The Rhythm series is a multi-million selling franchise that started its life on the Game Boy Advance with the release of Rhythm Tengoku, which was only released in Japan on August 3, 2006. The series, published by Nintendo, would receive an arcade remake of the original game which was developed by Sega, whose team loved the GBA original. The series wouldn't make its way in North Ameica and Europe until the release of Rhythm Heaven for the Nintendo DS. The series' development is full of trial and error, dance lessons and worrieness of how the game would be received.
The first game, Rhythm Tengoku for the Game Boy Advance, was released on August 3, 2006. Nintendo president Satoru Iwata explains that, though the general public wasn't too interested in the game prior to release, it was well received by critics during its release. The series head Kazuyoshi Osawa explained that he as extremely nervous of how well the game would be received, though after reviews hit the internet he was "immensely relieved".

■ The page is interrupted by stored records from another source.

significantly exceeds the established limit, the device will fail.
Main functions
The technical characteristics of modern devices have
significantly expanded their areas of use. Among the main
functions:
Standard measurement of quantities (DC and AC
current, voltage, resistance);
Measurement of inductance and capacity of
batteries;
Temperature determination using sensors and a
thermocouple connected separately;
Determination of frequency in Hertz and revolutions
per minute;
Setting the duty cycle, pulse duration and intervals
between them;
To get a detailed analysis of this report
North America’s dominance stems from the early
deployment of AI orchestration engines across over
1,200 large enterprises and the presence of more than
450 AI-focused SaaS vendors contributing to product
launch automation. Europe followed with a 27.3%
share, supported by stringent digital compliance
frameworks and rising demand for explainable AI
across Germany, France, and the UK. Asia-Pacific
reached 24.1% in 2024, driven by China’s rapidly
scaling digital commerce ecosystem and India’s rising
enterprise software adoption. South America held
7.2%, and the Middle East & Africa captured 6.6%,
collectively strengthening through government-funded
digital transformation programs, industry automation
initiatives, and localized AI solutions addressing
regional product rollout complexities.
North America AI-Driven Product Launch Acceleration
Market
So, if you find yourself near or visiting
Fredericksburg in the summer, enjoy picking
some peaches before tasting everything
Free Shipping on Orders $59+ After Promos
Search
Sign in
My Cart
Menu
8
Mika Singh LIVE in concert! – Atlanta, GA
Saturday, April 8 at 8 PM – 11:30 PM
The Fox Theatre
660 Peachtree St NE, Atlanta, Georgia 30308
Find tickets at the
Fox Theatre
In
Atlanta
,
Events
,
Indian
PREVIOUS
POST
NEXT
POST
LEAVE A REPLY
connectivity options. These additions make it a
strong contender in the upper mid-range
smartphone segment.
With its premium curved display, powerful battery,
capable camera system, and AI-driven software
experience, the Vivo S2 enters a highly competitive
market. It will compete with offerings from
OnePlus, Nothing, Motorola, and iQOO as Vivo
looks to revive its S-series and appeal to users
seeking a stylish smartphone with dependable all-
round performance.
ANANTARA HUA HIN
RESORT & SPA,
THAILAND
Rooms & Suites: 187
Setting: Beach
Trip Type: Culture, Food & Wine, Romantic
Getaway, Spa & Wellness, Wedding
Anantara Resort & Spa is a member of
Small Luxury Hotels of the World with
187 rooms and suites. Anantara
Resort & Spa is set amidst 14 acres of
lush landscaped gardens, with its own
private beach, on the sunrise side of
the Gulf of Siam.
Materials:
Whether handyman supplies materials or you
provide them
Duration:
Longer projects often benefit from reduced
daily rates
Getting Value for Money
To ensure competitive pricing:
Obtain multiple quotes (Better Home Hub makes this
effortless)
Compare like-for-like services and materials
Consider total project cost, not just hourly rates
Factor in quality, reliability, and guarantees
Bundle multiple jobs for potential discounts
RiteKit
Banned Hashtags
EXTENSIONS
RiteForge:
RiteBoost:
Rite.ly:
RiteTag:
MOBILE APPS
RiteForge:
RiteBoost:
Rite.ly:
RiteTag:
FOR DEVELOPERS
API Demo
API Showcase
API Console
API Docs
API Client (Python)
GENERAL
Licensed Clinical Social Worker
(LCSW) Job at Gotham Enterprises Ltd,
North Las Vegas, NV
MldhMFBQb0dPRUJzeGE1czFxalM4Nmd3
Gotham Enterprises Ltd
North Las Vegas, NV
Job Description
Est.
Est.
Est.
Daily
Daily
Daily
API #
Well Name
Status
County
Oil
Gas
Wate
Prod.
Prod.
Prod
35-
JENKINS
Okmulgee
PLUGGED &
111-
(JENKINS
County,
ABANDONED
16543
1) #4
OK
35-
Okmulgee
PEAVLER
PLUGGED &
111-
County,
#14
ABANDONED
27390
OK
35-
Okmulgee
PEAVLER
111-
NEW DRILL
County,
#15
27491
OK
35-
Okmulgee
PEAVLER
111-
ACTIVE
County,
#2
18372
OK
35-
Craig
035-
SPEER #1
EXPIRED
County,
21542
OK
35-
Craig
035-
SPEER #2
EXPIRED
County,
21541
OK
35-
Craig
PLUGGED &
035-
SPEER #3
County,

Some were confused as to why Nintendo and Nintendo SPD released the game on the Game Boy Advance when the Nintendo DS had already been released. This is perhaps the reason why the game was never released in America, since Nintendo of America had almost ceased publishing games for the GBA. Nevertheless, Osawa felt that the game needed to be released on the GBA due to its exclusive devotion to buttons, and that it was a nice fit for the game. If it were released for the DS, then he would be required to use the DS's touch screen interface, which would pose as a challenge to the developers, and one they wouldn't tackle until after the arcade version of the game was released.
Sega approaches Nintendo for an arcade remake
After Rhythm Tengoku became a success, Sega approached Nintendo with an offer they never expected: to remake the game for arcades. Osawa explained that when he first heard, he thought that it must have been a joke. He said that when he went to talk to Sega though, he found that they really loved the game that he had developed, and that it was popular among the development staff. He didn't feel like he could approve of the project, though, so he asked Satoru Iwata if it was something to go ahead with. Iwata said "Why not give it a shot?", and Osawa was happy with the decision.
Sega worked tirelessly on the arcade version of the game, and after being released Osawa was very impressed with the game, and Takafumi Masaoka, the graphic designer, was surprised to see the diversity of people playing the arcade version in video arcades. He took some pictures of people playing the game to document it, and according to him the owners of the arcade got suspicious and brought him into their office. Once he explained who he was they understood who he was and let him go.
The Nintendo DS sequel
As the arcade game's development progressed, Osawa had to figure out how the inevitable sequel to the game would be like. Despite being a sequel, the game seems to have gone through more challenges. As Osawa had stated, the DS version would have to make use of the DS's touch screen. The development team went through so much trial and error that they almost went back to the button configuration. It took the development team around six months to just simply perfect the touch screen controls.
With the success of the Wii, music producder Tsunku wanted to bring the series to living rooms everywhere. With the idea of bringing people together in mind, Rhythm Heaven Fever was born. The dev team made some prototyes using 3D models, however they felt that the flow of the games worked best with 2D animation. Motion control was also ignored in favor of more accurate button controls.